__Assignment__
Because only the text is wanted, repeat the records below exactly and omit the pictures.

JSON cuboid outputs
■ ■ ■ ■ ■ ■ ■

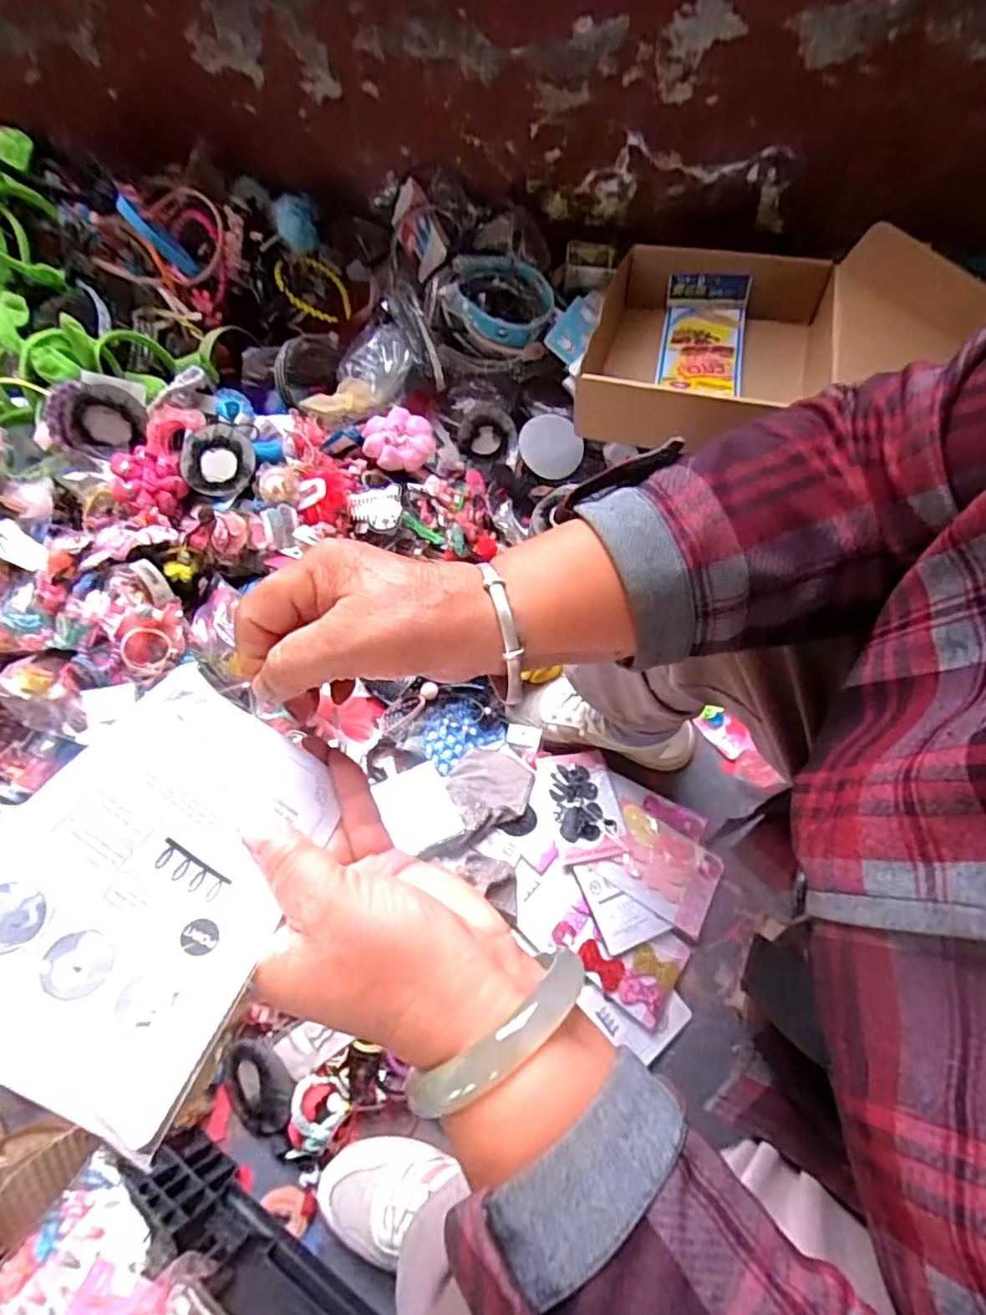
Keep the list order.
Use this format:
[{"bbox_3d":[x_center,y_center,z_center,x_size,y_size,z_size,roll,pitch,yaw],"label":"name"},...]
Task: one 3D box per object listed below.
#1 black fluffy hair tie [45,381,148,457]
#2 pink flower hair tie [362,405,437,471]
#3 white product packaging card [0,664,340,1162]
[{"bbox_3d":[-0.491,-0.296,0.775,0.105,0.084,0.018,-23,27,-28],"label":"black fluffy hair tie"},{"bbox_3d":[-0.134,-0.309,0.890,0.099,0.044,0.082,-12,66,-2],"label":"pink flower hair tie"},{"bbox_3d":[-0.118,0.075,0.224,0.096,0.011,0.136,42,40,-12],"label":"white product packaging card"}]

■ ■ ■ ■ ■ ■ ■

__The completed task__
Keep the list order.
Use this format:
[{"bbox_3d":[x_center,y_center,z_center,x_size,y_size,z_size,roll,pitch,yaw],"label":"name"},...]
Task: one 3D box per object listed below.
#1 black fluffy hair tie [45,381,148,457]
#2 pink flower hair tie [362,405,437,471]
#3 white product packaging card [0,664,340,1162]
[{"bbox_3d":[-0.491,-0.296,0.775,0.105,0.084,0.018,-23,27,-28],"label":"black fluffy hair tie"},{"bbox_3d":[-0.134,-0.309,0.890,0.099,0.044,0.082,-12,66,-2],"label":"pink flower hair tie"},{"bbox_3d":[-0.118,0.075,0.224,0.096,0.011,0.136,42,40,-12],"label":"white product packaging card"}]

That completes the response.